Other notable placement experiences included: talking to a suicidal patient over the phone, and being able to calm them down enough for me to call for an ambulance; making an adult safeguard referral; and taking part in a home visit involving an interpreter. It was a rich and rewarding placement experience with a wonderful team to assist me in my learning; I was very fortunate.

I had been building up to yesterday’s exam for the whole of my placement, and initially I was concerned that I would forget much of my university lecture content whilst working in the community, but fortunately this was not the case. The main medical conditions that we focused on were diabetes, heavy alcohol consumption, osteoarthritis, and stress, anxiety and depression. During placement I was able to meet real-life patients with all of these conditions, and I found that I was able to talk with them and advise them directly, with confidence, about many aspects of their condition. Much of my recent learning became relevant with clear practical application and knowledge based in reality. Accompanied with some evening and weekend revision, I felt well prepared for yesterday’s event.

exam room

Like all exams that I take, I wrote non-stop for the whole duration of three hours. Historically, I never finish exams early, and usually have to rush with the final question; and yesterday was no exception. Fortunately I was able to sleep well the night before, and did not let nerves affect me too much. I was panicking a little about remembering quotations and evidence sources to back up my knowledge, but most of them proved to be lodged in my brain and were utilised on the day. I do not yet know when the results are due to be released, but I am guessing that it might be in a couple of months’ time. Fingers and toes crossed – how will I bear the suspense? I will be very scared on the day that the marks are released.

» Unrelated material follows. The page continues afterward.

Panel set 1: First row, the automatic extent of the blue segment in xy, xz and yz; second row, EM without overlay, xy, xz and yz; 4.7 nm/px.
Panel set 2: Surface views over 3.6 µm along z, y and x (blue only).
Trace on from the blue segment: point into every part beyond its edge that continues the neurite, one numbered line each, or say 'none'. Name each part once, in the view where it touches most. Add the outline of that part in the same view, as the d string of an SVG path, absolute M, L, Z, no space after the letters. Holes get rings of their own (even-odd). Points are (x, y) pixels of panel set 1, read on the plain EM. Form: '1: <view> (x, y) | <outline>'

mental capacity act       mental health code      mental health act manual

Hungry for yet more learning, I am now looking forward to starting the final semester of Year 2. The module is called Nursing Practice and Decision Making, and I am already acquiring some of the texts ready for some preparatory reading. There is still a small part of Semester Two remaining, and I am particularly looking forward to some specific learning regarding dementia; as this is a topic that is personally very close to my heart. Additional to my university learning, I have also secured myself a day on an Advanced Dementia student seminar next month, which I am greatly looking forward to. I have also just become a Dementia Friend too.